▶ [WHAT TO PRODUCE]
In the lines of the material from the one containing "nikkeli, DC, hiljainen, 132 cm" through the end, substitute "äänetön" for each occurrence of "hiljainen" and reproduce those lines with no other change.

[[ STORED DATA open ]]

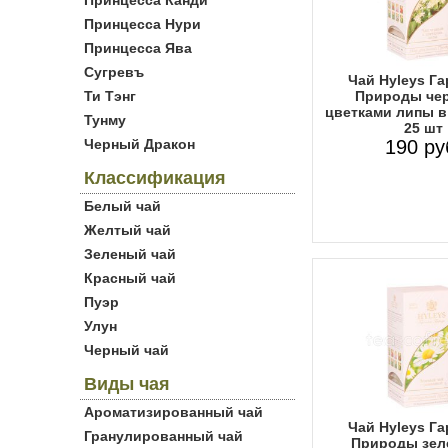
Принцесса Канди
Принцесса Нури
Принцесса Ява
Сугревъ
Чай Hyleys Г
Ти Тэнг
Природы че
цветками липы в
Тунму
25 шт
Черный Дракон
190 ру
Классификация
Белый чай
Желтый чай
Зеленый чай
Красный чай
Пуэр
Улун
Черный чай
Виды чая
Ароматизированный чай
Чай Hyleys Г
Гранулированный чай
Природы зел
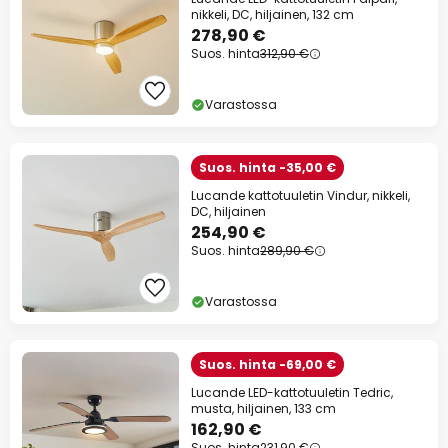
nikkeli, DC, hiljainen, 132 cm
278,90 €
Suos. hinta
312,90 €
Varastossa
Suos. hinta -35,00 €
Lucande kattotuuletin Vindur, nikkeli,
DC, hiljainen
254,90 €
Suos. hinta
289,90 €
Varastossa
Suos. hinta -69,00 €
Lucande LED-kattotuuletin Tedric,
musta, hiljainen, 133 cm
162,90 €
Suos. hinta
231,90 €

[[ STORED DATA closed ]]

▶ [REPLY TO THE TASK]
nikkeli, DC, äänetön, 132 cm
278,90 €
Suos. hinta
312,90 €
Varastossa
Suos. hinta -35,00 €
Lucande kattotuuletin Vindur, nikkeli,
DC, äänetön
254,90 €
Suos. hinta
289,90 €
Varastossa
Suos. hinta -69,00 €
Lucande LED-kattotuuletin Tedric,
musta, äänetön, 133 cm
162,90 €
Suos. hinta
231,90 €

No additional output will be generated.